- [REQUEST] Copy the rows from the line containing "locality: Ferns of Malaya. Sarawak, Borneo" through the line containing "collection date: 1888-08", changing "collectors" to "collected by" and leaving everything else as it is.
•••
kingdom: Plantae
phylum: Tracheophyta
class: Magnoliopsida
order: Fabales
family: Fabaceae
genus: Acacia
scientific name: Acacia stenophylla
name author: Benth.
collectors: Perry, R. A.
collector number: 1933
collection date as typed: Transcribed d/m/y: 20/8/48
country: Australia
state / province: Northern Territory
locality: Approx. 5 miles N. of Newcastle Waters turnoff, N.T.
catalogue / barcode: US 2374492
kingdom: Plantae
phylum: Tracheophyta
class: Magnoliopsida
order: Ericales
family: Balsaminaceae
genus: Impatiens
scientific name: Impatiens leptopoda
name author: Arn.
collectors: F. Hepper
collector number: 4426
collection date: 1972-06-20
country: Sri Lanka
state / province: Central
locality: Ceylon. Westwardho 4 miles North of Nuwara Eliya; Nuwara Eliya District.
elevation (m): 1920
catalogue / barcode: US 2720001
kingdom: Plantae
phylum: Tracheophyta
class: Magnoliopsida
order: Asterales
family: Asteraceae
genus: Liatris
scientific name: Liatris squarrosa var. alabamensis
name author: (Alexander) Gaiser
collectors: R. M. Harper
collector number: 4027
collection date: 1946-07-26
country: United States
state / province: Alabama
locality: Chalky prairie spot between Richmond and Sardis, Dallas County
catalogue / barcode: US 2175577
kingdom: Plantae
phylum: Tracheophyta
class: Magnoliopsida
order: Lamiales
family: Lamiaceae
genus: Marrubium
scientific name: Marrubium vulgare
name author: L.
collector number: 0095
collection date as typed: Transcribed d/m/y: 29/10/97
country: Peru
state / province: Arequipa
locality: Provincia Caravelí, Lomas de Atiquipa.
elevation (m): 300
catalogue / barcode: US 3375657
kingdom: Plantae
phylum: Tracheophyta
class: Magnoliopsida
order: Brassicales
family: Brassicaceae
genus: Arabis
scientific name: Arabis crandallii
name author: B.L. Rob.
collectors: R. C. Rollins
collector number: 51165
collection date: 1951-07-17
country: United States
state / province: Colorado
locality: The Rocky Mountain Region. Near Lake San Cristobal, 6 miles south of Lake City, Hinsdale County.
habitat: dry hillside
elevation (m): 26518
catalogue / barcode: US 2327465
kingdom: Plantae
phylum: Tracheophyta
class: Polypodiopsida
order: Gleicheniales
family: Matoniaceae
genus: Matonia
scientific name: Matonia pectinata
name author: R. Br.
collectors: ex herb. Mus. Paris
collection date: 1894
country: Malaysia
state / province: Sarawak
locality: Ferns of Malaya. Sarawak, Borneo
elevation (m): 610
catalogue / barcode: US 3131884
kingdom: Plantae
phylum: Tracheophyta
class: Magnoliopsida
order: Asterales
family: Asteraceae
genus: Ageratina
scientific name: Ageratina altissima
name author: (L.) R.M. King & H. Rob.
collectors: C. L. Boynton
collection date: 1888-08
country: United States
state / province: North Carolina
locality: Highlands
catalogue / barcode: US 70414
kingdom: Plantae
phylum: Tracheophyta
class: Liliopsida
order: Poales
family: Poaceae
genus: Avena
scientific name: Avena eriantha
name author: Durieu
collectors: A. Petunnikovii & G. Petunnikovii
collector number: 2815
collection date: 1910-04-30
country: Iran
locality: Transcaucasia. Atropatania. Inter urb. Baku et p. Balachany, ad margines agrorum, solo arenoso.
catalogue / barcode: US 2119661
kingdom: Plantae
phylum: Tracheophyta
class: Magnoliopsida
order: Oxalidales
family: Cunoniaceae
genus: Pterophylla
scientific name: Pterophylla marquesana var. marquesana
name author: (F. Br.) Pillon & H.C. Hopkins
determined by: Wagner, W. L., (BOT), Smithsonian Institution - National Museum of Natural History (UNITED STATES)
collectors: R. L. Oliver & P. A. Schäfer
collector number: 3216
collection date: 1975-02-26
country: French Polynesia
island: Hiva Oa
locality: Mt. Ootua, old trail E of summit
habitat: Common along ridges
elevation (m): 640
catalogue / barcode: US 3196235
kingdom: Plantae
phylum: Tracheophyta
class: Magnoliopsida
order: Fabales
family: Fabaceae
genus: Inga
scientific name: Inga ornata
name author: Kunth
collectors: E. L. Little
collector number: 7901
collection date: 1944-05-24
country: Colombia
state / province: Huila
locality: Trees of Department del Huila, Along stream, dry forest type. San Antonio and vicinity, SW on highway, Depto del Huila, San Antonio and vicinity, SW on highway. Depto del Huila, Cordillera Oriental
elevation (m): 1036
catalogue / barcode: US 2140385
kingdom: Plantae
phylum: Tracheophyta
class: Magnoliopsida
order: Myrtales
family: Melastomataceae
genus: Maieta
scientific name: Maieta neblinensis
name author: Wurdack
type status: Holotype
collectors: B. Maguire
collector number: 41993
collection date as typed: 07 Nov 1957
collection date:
•••
- [THE COMPLETED TASK]
locality: Ferns of Malaya. Sarawak, Borneo
elevation (m): 610
catalogue / barcode: US 3131884
kingdom: Plantae
phylum: Tracheophyta
class: Magnoliopsida
order: Asterales
family: Asteraceae
genus: Ageratina
scientific name: Ageratina altissima
name author: (L.) R.M. King & H. Rob.
collected by: C. L. Boynton
collection date: 1888-08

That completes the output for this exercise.